"Ele ficou de ligar às duas da tarde. Às duas
em ponto você estava plantada ao lado do telefone. Às duas em ponto o
telefone não tocou. Nem às duas e quinze. Nem às duas e meia. Nem às
três. Você liga pra ele e lhe comunicam que ele não está. Ninguém sabe
onde ele está. Quatro e meia. O telefone numa quietude petulante.
A imaginação, então, começa aquele exercício macabro de formular suposições. Onde ele está, afinal?
1. Ele está em casa, quietinho. Não ligou de propósito. Não atendeu o
telefone de propósito. Ele quer que eu me dê conta sozinha de que a
história acabou. Ele não tem coragem de terminar olhando nos meus olhos.
Prefere que eu fique com raiva dele, assim me conformo mais rápido. No
fundo, ele está se achando muito bonzinho, aquele pulha.
2. Ele não
ligou porque ficou chateado com o que eu fiz ontem. Foi isso. Mas que
diabo fiz ontem? Nós não brigamos. Não nos xingamos. Não falei mal da
mãe dele. Nem da camisa puída dele. Nem do timeco dele. Ficamos o tempo
todo no maior amasso. Eu fiz tudo certo, cacilda.
3. Ele conheceu
outra depois que saiu aqui de casa. Ele passou num bar para tomar a
saideira e viu a garota encostada no balcão. Chegou nela. Falaram.
Ficaram. Sairam juntos. Estão juntos até agora, cinco e vinte da tarde.
Eu quero morrer.
4. Morrer? Foi isso! Ele saiu daqui levitando de
paixão, atravessou a rua sem olhar para os lados e cataplum! Passaram
por cima. No tombo, perdeu a carteira de identidade. Foi levado para o
IML. Não o identificaram. Foi enterrado como indigente numa vala comum.

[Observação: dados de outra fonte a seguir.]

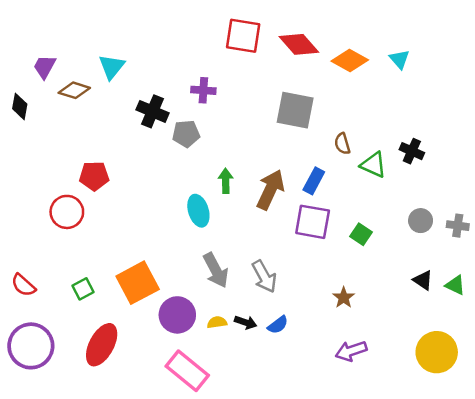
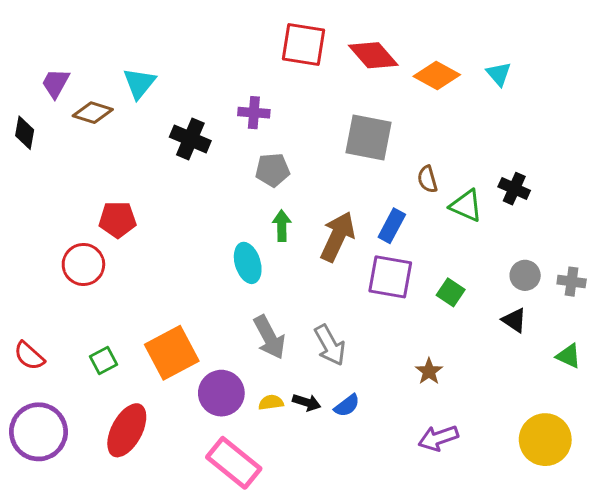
gray pentagon: (186, 134) -> (272, 170), moved
black triangle: (423, 280) -> (514, 320), moved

Impossível telefonar de lá.
5. Ele não morreu. Foi atropelado, mas
não morreu, só ficou com uns lapsos de memória. Esqueceu meu número.
Esqueceu meu endereço. Esqueceu que existe guia telefônico. E também não
sabe mais ver as horas.
6. Ele ligou. Ele ligou pontualmente às
duas, como estava combinado, mas eu não ouvi. Que silêncio é esse? Estou
surda. Socorro, estou surda.
Você está louca, isso sim. Basta
falhar a combinação e você já fica variando, criando mil fantasias na
cabeça. Você e a torcida do Flamengo. Por que ficamos tão enlouquecidos
com a desinformação? Por que estamos sempre achando que vamos ser
deixados de uma hora pra outra? Por que acreditamos tão pouco em
contratempos e ficamos a imaginar o pior? Simples: porque estamos
apaixonados. Acontece com as melhores cabeças."